There is a bug in the code. when given fields with undefined values, ‘&’s are being appended onto the end of the string.

I have a working solution, but haven’t posted it to github yet, it uses your code, cept i turned query into an array, and then did some array manipulation via underscore and underscore contrib to turn it into a string.


if(angular.isObject(data) && String(data) !== '[object File]'){
var query_array = param(data);
return _.chain(query_array)
.flatten(true)
.map(function(query_pair){
var att_name = query_pair[0];
var att_val = query_pair[1];
return att_name + "=" + att_val;
})
.interpose("&")
.flatten()
.value()
.join("");
}
else{
return data;
}

param function line 29 replace fullSubName = name + ‘[‘ + subName + ‘]’; with fullSubName = subName + ‘[‘ + name + ‘]’; changed the query similar to $.param. It would help where we have input arrays e.g

[{“title”: “First”}, {“title”: “Second”}] convert into

Before 0[title]=First&1[title]=Second
After title[0]=First&title[1]=Second

Hi, thanks a lot for this, I have create a separate module that I can use in any projects where this is needed, as opposed to pasting into the main app config.

I had some problems when using minification, even when using ngmin before so.

To fix it, I changed the code as follows:

Instead of :

angular.module(‘MyModule’, [], function($httpProvider) {

I put:

angular.module(‘MyModule’, []);

.config(function($httpProvider) {

This will then work properly with ngmin and survive minification. Bit of an edge case but it might help someone out there!

Thanks for this tip. I just started using this module today, and the minification issue showed up pretty quick.

I found your blog post extremely useful and integrated your code into my development app. I had a question to ask. For large requests, i have read about using multipart/form-data. Can this code be tweaked to send requests with this header?

Thank you for sharing

Yours sincerely,
Arnab

Good question… I’m not sure off hand if modern browsers will support that, but you can theoretically replace “x-www-form-urlencoded” in the code above with multipart/form-data, then modify the transformRequest function to encode the data into multipart/form-data format instead of urlencoded.

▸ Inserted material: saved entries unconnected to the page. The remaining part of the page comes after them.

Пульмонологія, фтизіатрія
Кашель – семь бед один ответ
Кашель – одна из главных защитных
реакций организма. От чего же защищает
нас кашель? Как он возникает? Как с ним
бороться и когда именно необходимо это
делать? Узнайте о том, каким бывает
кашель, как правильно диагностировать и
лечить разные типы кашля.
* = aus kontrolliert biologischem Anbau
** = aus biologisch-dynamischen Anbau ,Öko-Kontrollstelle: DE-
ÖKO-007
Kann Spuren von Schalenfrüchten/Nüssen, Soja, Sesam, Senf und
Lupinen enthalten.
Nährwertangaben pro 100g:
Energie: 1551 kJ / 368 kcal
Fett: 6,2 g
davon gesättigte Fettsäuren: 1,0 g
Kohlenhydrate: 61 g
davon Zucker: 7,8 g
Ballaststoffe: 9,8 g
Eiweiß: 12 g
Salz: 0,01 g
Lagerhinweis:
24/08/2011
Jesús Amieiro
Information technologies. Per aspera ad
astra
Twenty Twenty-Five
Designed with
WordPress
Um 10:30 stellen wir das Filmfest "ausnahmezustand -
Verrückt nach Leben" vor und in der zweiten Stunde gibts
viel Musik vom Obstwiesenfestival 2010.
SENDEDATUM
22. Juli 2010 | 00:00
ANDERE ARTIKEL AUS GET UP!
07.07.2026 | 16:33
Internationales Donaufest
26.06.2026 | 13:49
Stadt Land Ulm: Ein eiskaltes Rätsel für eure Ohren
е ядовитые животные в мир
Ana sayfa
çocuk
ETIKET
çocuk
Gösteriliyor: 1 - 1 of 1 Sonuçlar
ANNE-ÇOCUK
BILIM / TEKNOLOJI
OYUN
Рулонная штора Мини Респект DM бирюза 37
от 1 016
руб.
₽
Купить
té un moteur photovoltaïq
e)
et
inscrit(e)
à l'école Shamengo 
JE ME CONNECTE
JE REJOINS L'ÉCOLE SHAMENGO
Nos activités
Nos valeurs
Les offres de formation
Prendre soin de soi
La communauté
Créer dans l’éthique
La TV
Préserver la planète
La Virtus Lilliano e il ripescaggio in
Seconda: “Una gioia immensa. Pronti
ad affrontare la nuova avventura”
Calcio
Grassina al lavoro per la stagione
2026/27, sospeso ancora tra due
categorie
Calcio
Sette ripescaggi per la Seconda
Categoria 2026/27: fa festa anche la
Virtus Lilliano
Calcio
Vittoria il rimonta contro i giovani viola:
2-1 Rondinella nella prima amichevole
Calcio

Almost two years since this post was made and yet this is the one that helped me save me countless hours of possibly desperate scrambling.
Thank you so much for this solution! 😀

Thanks for this, saved me lots of headaches.

One question, is it possible to return an object in the success method? Arrays work just fine, but an object just returns empty.

in angular one can use $http.post and in zend framework 1 one can use
$body = $this->getRequest()->getRawBody();
$data = Zend_Json::decode($body);

without modifying any code in angular

I stumbled across this post today, and it fixed an issue I’ve been struggling with for a day and a half. Thanks!!

That said, I’m now calling a REST API that is expecting a .NET ‘List’ of the simple types I was successful at sending to earlier (thanks to this post).

Should the fix here (i.e., ‘MyModule’) also work with arrays of objects?

Thanks!

Thanks a ton man! I m new to Angular JS and I was like stuck for last 2 days because of this issue. This has certainly been an life saver for me.